Pero para dejarse llevar por el extraño humor de esta escritura instantánea y achispada es necesario, por supuesto, entender previamente lo que es un haikú. Se trata de una estrofa japonesa (después adaptada a muchos idiomas del mundo) que consta tan solo de diecisiete sílabas, distribuidas en tres versos de cinco, siete y cinco sílabas, respectivamente. Su contenido temático está codificado: el haikú debe ser un poema ligero y al mismo tiempo sumamente concentrado, capaz de sugerir la profundidad del pensamiento y la meditación con tan solo unas pocas palabras e imágenes tomadas de la naturaleza. En tanta brevedad, debe contener palabras clave y ejercer una delicada serie de equilibrios y contrapuntos. Se trata, ciertamente, de algo muy complejo y muy serio: el haikú, como muy pocas otras formas literarias, ha sido asociado con la absoluta delicadeza y es casi venerado por quienes lo frecuentan. Ninguna víctima más vulnerable para el asalto despiadado de la irreverencia, el desparpajo, el humor y la risa —habría que resignarnos—. En efecto, el haikú que cultiva doña Josefina López Linares, “al estilo Chihuahua y hasta medio ranchero”, como ella misma —en un arranque de irreverencia autocrítica— ha querido calificarlo, es completamente otra cosa. Lo inesperado, lo contrastante, lo ingenuo y lo malicioso se concentran en sus versos juguetones y ambiguos. Su estilo, en ocasiones telegráfico y a veces incluso dislocado, convierte a estos pequeñísimos textos en verdaderos koanes humorísticos; la hilaridad surge, entonces, a partir de unas cuantas imágenes, inesperada y vigorosa, rápida, como un chispazo artero del que no sabemos, de buenas a primeras, por dónde nos llega ni cómo entender.

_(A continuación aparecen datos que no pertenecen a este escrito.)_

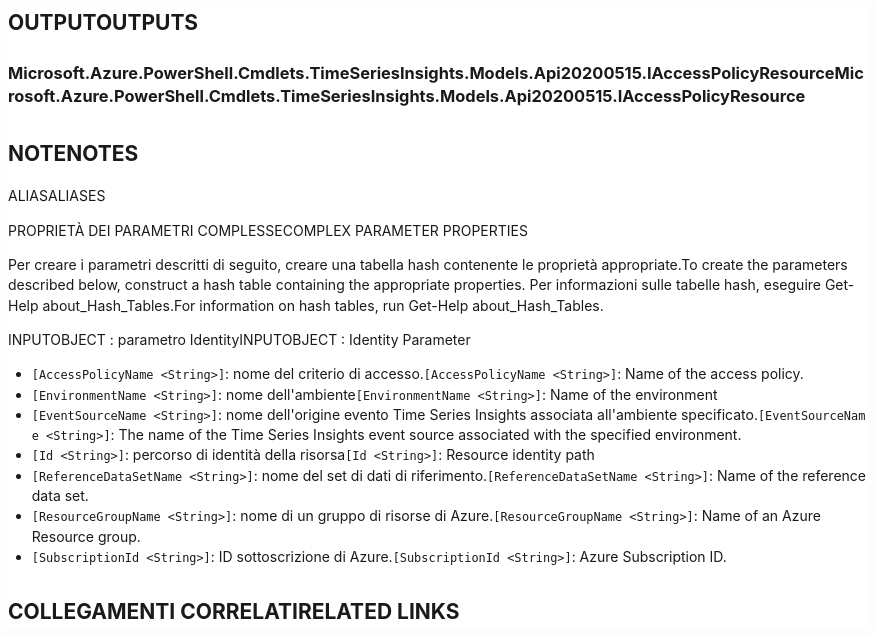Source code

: ## <span data-ttu-id="a5138-135">OUTPUT</span><span class="sxs-lookup"><span data-stu-id="a5138-135">OUTPUTS</span></span>

### <span data-ttu-id="a5138-136">Microsoft.Azure.PowerShell.Cmdlets.TimeSeriesInsights.Models.Api20200515.IAccessPolicyResource</span><span class="sxs-lookup"><span data-stu-id="a5138-136">Microsoft.Azure.PowerShell.Cmdlets.TimeSeriesInsights.Models.Api20200515.IAccessPolicyResource</span></span>

## <span data-ttu-id="a5138-137">NOTE</span><span class="sxs-lookup"><span data-stu-id="a5138-137">NOTES</span></span>

<span data-ttu-id="a5138-138">ALIAS</span><span class="sxs-lookup"><span data-stu-id="a5138-138">ALIASES</span></span>

<span data-ttu-id="a5138-139">PROPRIETÀ DEI PARAMETRI COMPLESSE</span><span class="sxs-lookup"><span data-stu-id="a5138-139">COMPLEX PARAMETER PROPERTIES</span></span>

<span data-ttu-id="a5138-140">Per creare i parametri descritti di seguito, creare una tabella hash contenente le proprietà appropriate.</span><span class="sxs-lookup"><span data-stu-id="a5138-140">To create the parameters described below, construct a hash table containing the appropriate properties.</span></span> <span data-ttu-id="a5138-141">Per informazioni sulle tabelle hash, eseguire Get-Help about_Hash_Tables.</span><span class="sxs-lookup"><span data-stu-id="a5138-141">For information on hash tables, run Get-Help about_Hash_Tables.</span></span>


<span data-ttu-id="a5138-142">INPUTOBJECT <ITimeSeriesInsightsIdentity> : parametro Identity</span><span class="sxs-lookup"><span data-stu-id="a5138-142">INPUTOBJECT <ITimeSeriesInsightsIdentity>: Identity Parameter</span></span>
  - <span data-ttu-id="a5138-143">`[AccessPolicyName <String>]`: nome del criterio di accesso.</span><span class="sxs-lookup"><span data-stu-id="a5138-143">`[AccessPolicyName <String>]`: Name of the access policy.</span></span>
  - <span data-ttu-id="a5138-144">`[EnvironmentName <String>]`: nome dell'ambiente</span><span class="sxs-lookup"><span data-stu-id="a5138-144">`[EnvironmentName <String>]`: Name of the environment</span></span>
  - <span data-ttu-id="a5138-145">`[EventSourceName <String>]`: nome dell'origine evento Time Series Insights associata all'ambiente specificato.</span><span class="sxs-lookup"><span data-stu-id="a5138-145">`[EventSourceName <String>]`: The name of the Time Series Insights event source associated with the specified environment.</span></span>
  - <span data-ttu-id="a5138-146">`[Id <String>]`: percorso di identità della risorsa</span><span class="sxs-lookup"><span data-stu-id="a5138-146">`[Id <String>]`: Resource identity path</span></span>
  - <span data-ttu-id="a5138-147">`[ReferenceDataSetName <String>]`: nome del set di dati di riferimento.</span><span class="sxs-lookup"><span data-stu-id="a5138-147">`[ReferenceDataSetName <String>]`: Name of the reference data set.</span></span>
  - <span data-ttu-id="a5138-148">`[ResourceGroupName <String>]`: nome di un gruppo di risorse di Azure.</span><span class="sxs-lookup"><span data-stu-id="a5138-148">`[ResourceGroupName <String>]`: Name of an Azure Resource group.</span></span>
  - <span data-ttu-id="a5138-149">`[SubscriptionId <String>]`: ID sottoscrizione di Azure.</span><span class="sxs-lookup"><span data-stu-id="a5138-149">`[SubscriptionId <String>]`: Azure Subscription ID.</span></span>

## <span data-ttu-id="a5138-150">COLLEGAMENTI CORRELATI</span><span class="sxs-lookup"><span data-stu-id="a5138-150">RELATED LINKS</span></span>

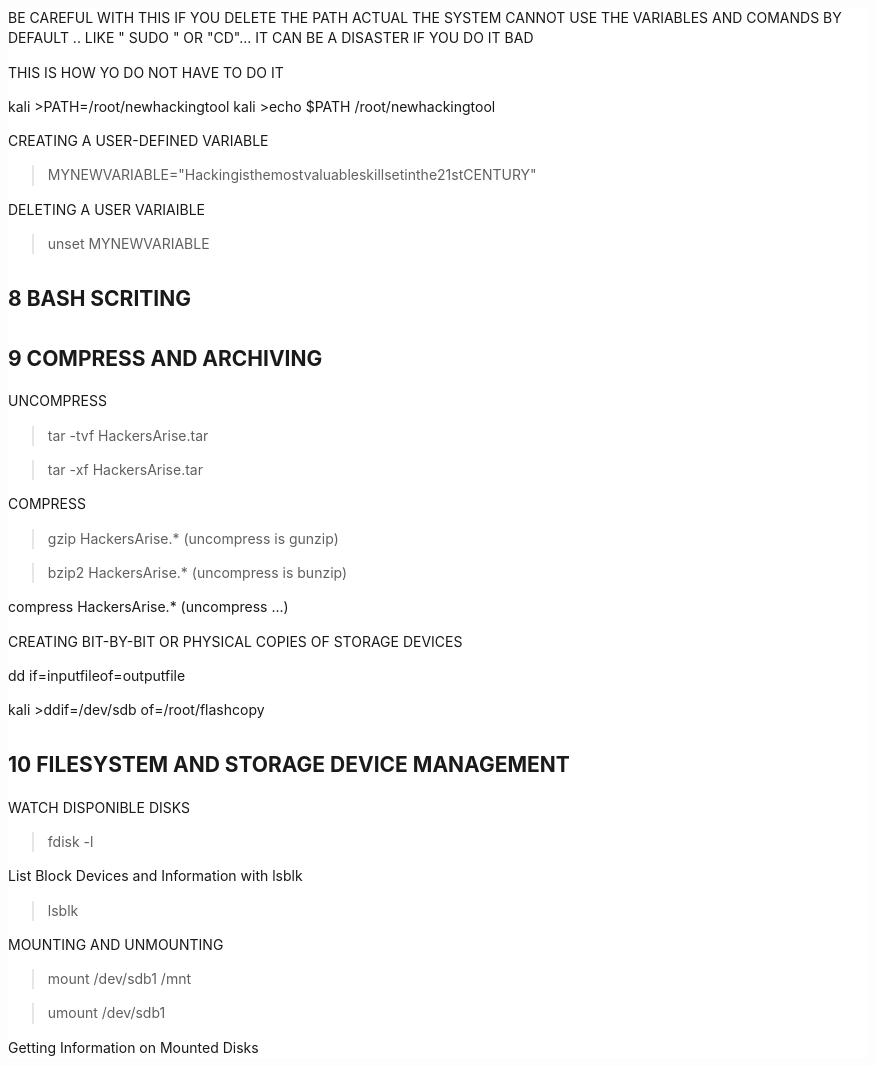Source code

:BE CAREFUL WITH THIS IF YOU DELETE THE PATH ACTUAL THE SYSTEM CANNOT USE THE VARIABLES AND COMANDS BY DEFAULT .. LIKE " SUDO " OR "CD"... IT CAN BE A DISASTER IF YOU DO IT BAD

THIS IS HOW YO DO NOT HAVE TO DO IT 

kali >PATH=/root/newhackingtool
kali >echo $PATH
/root/newhackingtool

CREATING A USER-DEFINED VARIABLE

>MYNEWVARIABLE="Hackingisthemostvaluableskillsetinthe21stCENTURY"

DELETING A USER VARIAIBLE

>unset MYNEWVARIABLE

## 8 BASH SCRITING ##

## 9 COMPRESS AND ARCHIVING ##

UNCOMPRESS
>tar -tvf HackersArise.tar 

>tar -xf HackersArise.tar

COMPRESS

>gzip HackersArise.* (uncompress is gunzip)

>bzip2 HackersArise.* (uncompress is bunzip)

compress HackersArise.* (uncompress ...)

CREATING BIT-BY-BIT OR PHYSICAL COPIES OF STORAGE
DEVICES

dd if=inputfileof=outputfile

kali >ddif=/dev/sdb of=/root/flashcopy



## 10 FILESYSTEM AND STORAGE DEVICE MANAGEMENT ##

WATCH DISPONIBLE DISKS
>fdisk -l 

List Block Devices and Information with lsblk

>lsblk

MOUNTING AND UNMOUNTING

>mount /dev/sdb1 /mnt

>umount /dev/sdb1

Getting Information on Mounted Disks
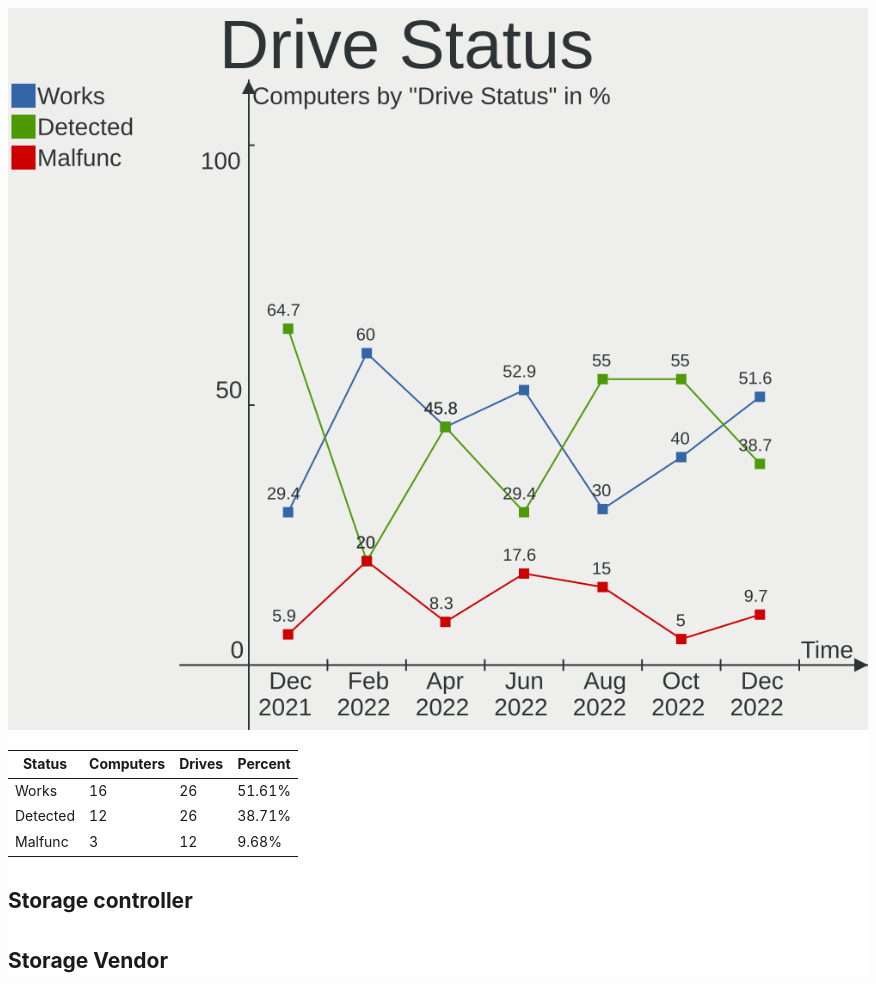 ![Drive Status](./All/images/line_chart/drive_status.svg)

| Status   | Computers | Drives | Percent |
|----------|-----------|--------|---------|
| Works    | 16        | 26     | 51.61%  |
| Detected | 12        | 26     | 38.71%  |
| Malfunc  | 3         | 12     | 9.68%   |

Storage controller
------------------

Storage Vendor
--------------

Nada se escapa a estas brevísimas estrofas, hechas apenas de diecisiete sílabas por completo irreverentes: los lugares comunes de la ventura y el infortunio humanos, la religión, el sexo, la política y hasta la apicultura. Nadie está a salvo de este humor minimalista, insólito. ¿Qué más habría que decir? La risa es un don, una sorpresa deleitable, por más que sus raíces se nutran con frecuencia del descalabro del prójimo. Como todos los humoristas, doña Josefina López Linares no se toma la vida tan en serio. O quizá sea lo contrario: porque la toma —justamente— en serio, sabe dejar que sus enmarañadas órbitas sigan girando en infinita libertad. El relámpago, la gracia de la risa, son recompensa suficiente.